Todo parece indicar que esta vez sí que la historia está tocando a su fin. Nunca entendimos por qué Francis Fukuyama escribió, tan anticipadamente, en 1992, The End of History and the Last Man (El final de la historia y el último hombre). La caída del Muro de Berlín presagiaba, muy al contrario, enormes y prometedoras perspectivas. Grandes proyectos sociales y políticos empezaban a esbozar sus contornos. Mas, ante todo, había esperanza. Nos dirigíamos, finalmente, hacia un futuro luminoso, un futuro sin guerras, sin enemigos, sin fantasmas, sin pesadillas. Se podía decir que era ahora cuando realmente comenzaba la historia o, al menos, una fase de ella, la más relevante.
Si el título que Fukuyama dio a su libro resultaba demasiado precipitado, demasiado presuntuoso, no dejaba de ser cierto que habíamos llegado al final de la confrontación –final de la guerra fría, comienzo de una generalizada cooperación internacional. Nunca esta palabra había tenido tanto significado.
Sin embargo, lo que Fukuyama no vio o no quiso ver es que Estados Unidos, UK y Francia tenía una agenda precisa que justificaba la “caída del muro” –guerras, invasiones, supremacía, nuevo colonialismo… vaciado del concepto “internacional”.
Al mismo tiempo que veía la luz el libro de Fukuyama, los tanques de Sadam se abalanzaban sobre Kuwait y USA y sus “aliados”, tras un plan bien estudiado, justificaban su intervención armada. Era solo el comienzo –Afganistan (2001), de nuevo Iraq (2003), Guerra Israel-Hizbullah (2006), Primavera árabe (Túnez, Libia, Egipto, Siria, Yemen, 2010)… Todos estos conflictos armados se mantienen hasta el día de hoy. La historia, pues, continúa.
Sin embargo, algo ha cambiado. La espiral que denominábamos de progreso sostenido, se ha detenido, pues el hombre, bombardeado por el materialismo más absoluto, ha perdido el sentido de la vida, ha perdido la esperanza de encontrar un sistema que realmente y de facto pueda sustituir al sistema divino, pueda llenar el vacío que ha dejado la eliminación de la transcendencia.
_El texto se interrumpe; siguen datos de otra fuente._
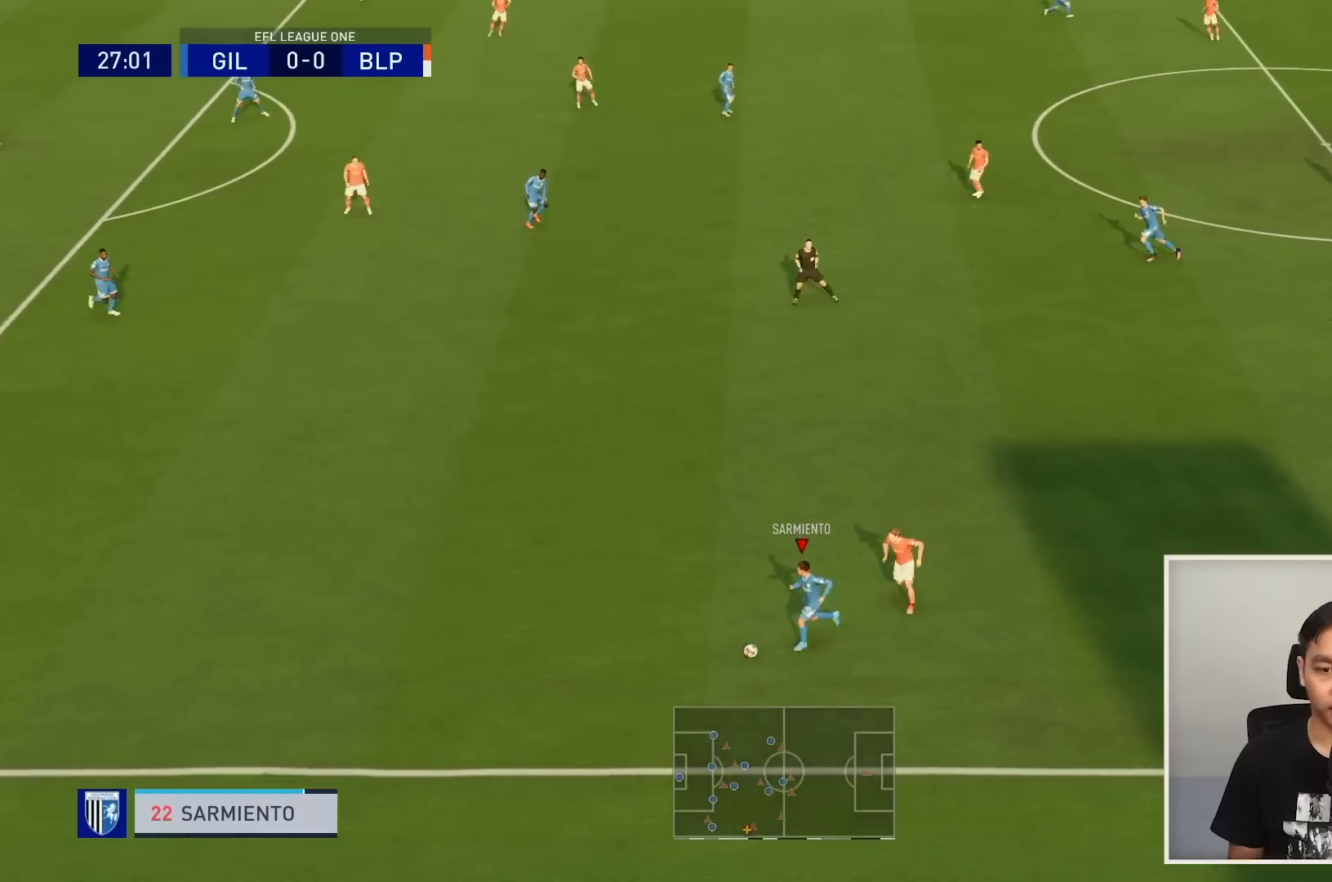
{"buttons": [], "left_stick": "up", "right_stick": "center", "events": [[167, "CROSS", "down"], [200, "L1", "down"], [233, "left_stick", "up"], [367, "CROSS", "up"], [367, "L1", "up"]]}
Todas las propuestas políticas, sociales y económicas se han disipado con las mascarillas, con el distanciamiento, con la inmovilidad… con las vacunas… pero, sobre todo, con las mentiras con las que se está fraguando el nuevo reinicio. Ahora también el capitalismo, como antes el comunismo, nos dice que nos callemos y obedezcamos. Se acusa al hombre, al ciudadano, al recipiente de la soberanía, al menos en los sistemas democráticos, de pensar, de analizar, de criticar, de proponer –lo llama teorías de conspiración. Así de simple. No hay respuestas. Quien disiente es un enemigo de la libertad, de la democracia y de la justicia y, por lo tanto, se le debe borrar de todas las plataformas sociales, tumbarle sus cuentas, denunciarle, perseguirle, encarcelarle… todo menos responder de forma coherente y argumentada a sus teorías, a sus razonamientos. Sin embargo, la realidad no es fácil de borrar. Tony Blair tuvo que dimitir acusado de mentir al parlamento británico y al pueblo; Iraq no tenía armas de destrucción masiva, todos lo sabíamos, excepto la CIA, el FBI, Bush, Aznar, el Pentágono… ¿Teorías de conspiración o conspiraciones sin una teoría que las justifique?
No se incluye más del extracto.